Arietta thought with longing of Beetle’s Bookshop, of making coffee for Mr Beauchamp, of the different customers that provided such colour to the day, of the bustle of the streets round about, the restaurants, and the shops. She hated the smell of pipe smoke. She hated her mother, and she even, fleetingly, hated poor old Uncle Bob.
She resolved to lie about how much she earned, it was the only way, but before she could lie or even try a little obfuscation, Uncle Bob had turned his gaze back to Audrey.
‘I don’t think we can call on Arietta for support in anything we might be planning, as yet, Audrey,’ he went on gravely before Arietta could reply. ‘Truly I don’t. Arietta is but a fledgeling, only a fledgeling.’
‘She can earn more. She must be able to earn more than she is doing at present, whatever it is that she is earning. She has to bring home more bacon,’ Audrey insisted, her expression hardening, the idea of her daughter being a fledgeling leaving her palpably unmoved.
‘I think what has to happen, Audrey, is that I will have to have a word with your bank manager,’ Uncle Bob continued, as if Audrey had not spoken.
‘And I think what will have to happen is that Arietta will have to come home and try and earn a dece
nt wage,’ Audrey said, staring at her daughter. ‘That is what she will have to do.’
Uncle Bob removed his pipe from his mouth and set it in the ashtray in front of him.
‘Is this a possibility, Arietta?’
‘I don’t know, Uncle Bob. I mean, I have only had two jobs so far, and they both paid the same. I don’t know how much I could earn, but I do love my job, really I do. It is so interesting, and I meet such interesting people. I don’t think I would like the bacon factory at Steyning much.’
It must have been the look in Arietta’s eyes that could not have been very different from the look that she had used to give him when he took them both on holiday and a hungover Audrey had set about threatening Arietta with a myriad of undeserved punishments, because Uncle Bob promptly picked up his pipe again.
‘Well, at any rate, Audrey, we must admit that this is at least good. The work Arietta is undertaking is obviously of great interest to her, and in my experience interesting work is always underpaid, for the very good reason that it puts the employer in the catbird seat, and he knows he can pay less. That being so, I suggest that I supplement Arietta’s wage, and make it clear to the bank manager that you, Audrey, must not be bullied over your little account, which I will settle for you at once. What a horrid man. He must be treated like a flunkey, really he must, for that is all he is, his master being the board.’

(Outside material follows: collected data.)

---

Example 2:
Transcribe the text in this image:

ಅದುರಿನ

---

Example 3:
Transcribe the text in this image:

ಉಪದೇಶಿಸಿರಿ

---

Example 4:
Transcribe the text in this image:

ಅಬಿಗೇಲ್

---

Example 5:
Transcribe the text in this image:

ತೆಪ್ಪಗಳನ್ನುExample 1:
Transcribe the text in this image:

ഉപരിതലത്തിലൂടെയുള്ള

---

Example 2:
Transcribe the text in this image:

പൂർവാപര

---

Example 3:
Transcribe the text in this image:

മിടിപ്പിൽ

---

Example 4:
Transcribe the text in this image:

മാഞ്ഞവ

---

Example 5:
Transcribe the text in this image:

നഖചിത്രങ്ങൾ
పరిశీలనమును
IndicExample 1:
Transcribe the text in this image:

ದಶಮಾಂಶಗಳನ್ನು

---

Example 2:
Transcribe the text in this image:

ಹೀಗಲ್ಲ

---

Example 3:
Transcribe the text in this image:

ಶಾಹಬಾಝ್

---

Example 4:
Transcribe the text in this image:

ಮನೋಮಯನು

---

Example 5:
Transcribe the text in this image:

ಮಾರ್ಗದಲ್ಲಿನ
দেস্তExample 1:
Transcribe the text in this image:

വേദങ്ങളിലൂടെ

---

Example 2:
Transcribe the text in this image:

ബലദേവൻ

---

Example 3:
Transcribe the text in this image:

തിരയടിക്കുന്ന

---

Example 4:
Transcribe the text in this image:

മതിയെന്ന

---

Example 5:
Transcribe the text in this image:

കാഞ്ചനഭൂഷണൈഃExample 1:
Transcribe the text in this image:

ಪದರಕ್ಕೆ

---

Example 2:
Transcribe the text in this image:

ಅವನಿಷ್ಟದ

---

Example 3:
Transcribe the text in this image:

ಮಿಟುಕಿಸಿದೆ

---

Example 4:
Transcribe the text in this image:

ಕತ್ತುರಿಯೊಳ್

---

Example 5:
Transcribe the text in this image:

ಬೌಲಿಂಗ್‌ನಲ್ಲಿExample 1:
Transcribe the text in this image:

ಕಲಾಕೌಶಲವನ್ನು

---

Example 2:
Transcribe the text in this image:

He smiled, picked up his pipe and relit it, and as he did so Arietta realised that Uncle Bob really must like being called to Audrey’s rescue, which meant that now he was really enjoying being called to Arietta’s too. He liked being needed, he liked looking after what he would doubtless, when at his golf club, call his ‘womenfolk’. He liked the dependency, which must mean that he did not really care too much to keep Audrey to any kind of financial plan, that he fully expected her to overspend in order that he could be called in, and by doing so feel less lonely.

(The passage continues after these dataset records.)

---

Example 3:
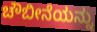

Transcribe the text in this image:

ಚೌಬೀನೆಯನ್ನು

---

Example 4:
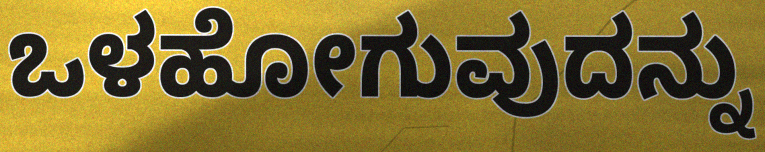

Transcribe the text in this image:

ಒಳಹೋಗುವುದನ್ನು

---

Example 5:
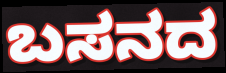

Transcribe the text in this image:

ಬಸನದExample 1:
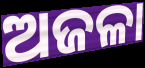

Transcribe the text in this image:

ଅଜଳା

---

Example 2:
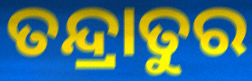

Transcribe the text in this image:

ତନ୍ଦ୍ରାତୁର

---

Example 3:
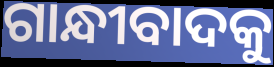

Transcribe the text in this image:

ଗାନ୍ଧୀବାଦକୁ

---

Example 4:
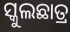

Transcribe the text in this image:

ସ୍କୁଲଛାତ୍ର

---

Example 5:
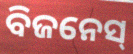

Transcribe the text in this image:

ବିଜନେସ୍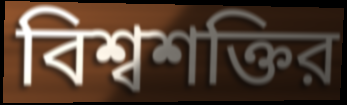
বিশ্বশক্তির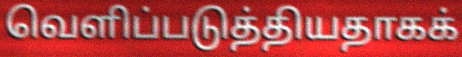
வெளிப்படுத்தியதாகக்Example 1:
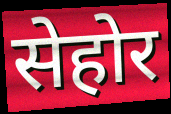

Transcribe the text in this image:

सेहोर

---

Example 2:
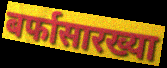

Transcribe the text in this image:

बर्फासारख्या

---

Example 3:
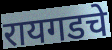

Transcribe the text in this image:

रायगडचे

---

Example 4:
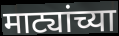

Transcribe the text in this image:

माट्यांच्या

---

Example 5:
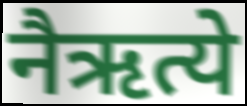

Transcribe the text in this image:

नैऋत्येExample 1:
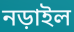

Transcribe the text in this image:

নড়াইল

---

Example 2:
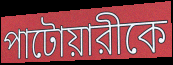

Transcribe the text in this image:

পাটোয়ারীকে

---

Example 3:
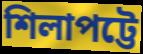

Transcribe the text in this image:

শিলাপট্টে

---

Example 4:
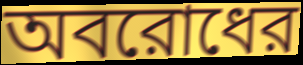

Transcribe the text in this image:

অবরোধের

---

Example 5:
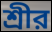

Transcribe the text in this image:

শ্রীরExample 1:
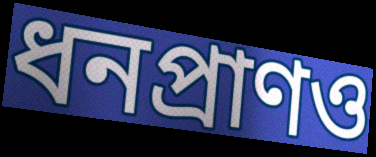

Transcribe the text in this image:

ধনপ্রাণও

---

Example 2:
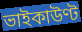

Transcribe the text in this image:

‘Such a plain man, which is probably why he’s never married,’ Audrey said eventually, watching him driving off. ‘I don’t know what Bob would do without us. We are, after all, his only relatives, and really his only interest in life beside his golf club.’ She stayed staring out of the window until the car disappeared from sight. ‘There he goes off to his little house in Shere with only his antiques for company. Poor old Bob, he really needs us,’ she added without either affection or satisfaction.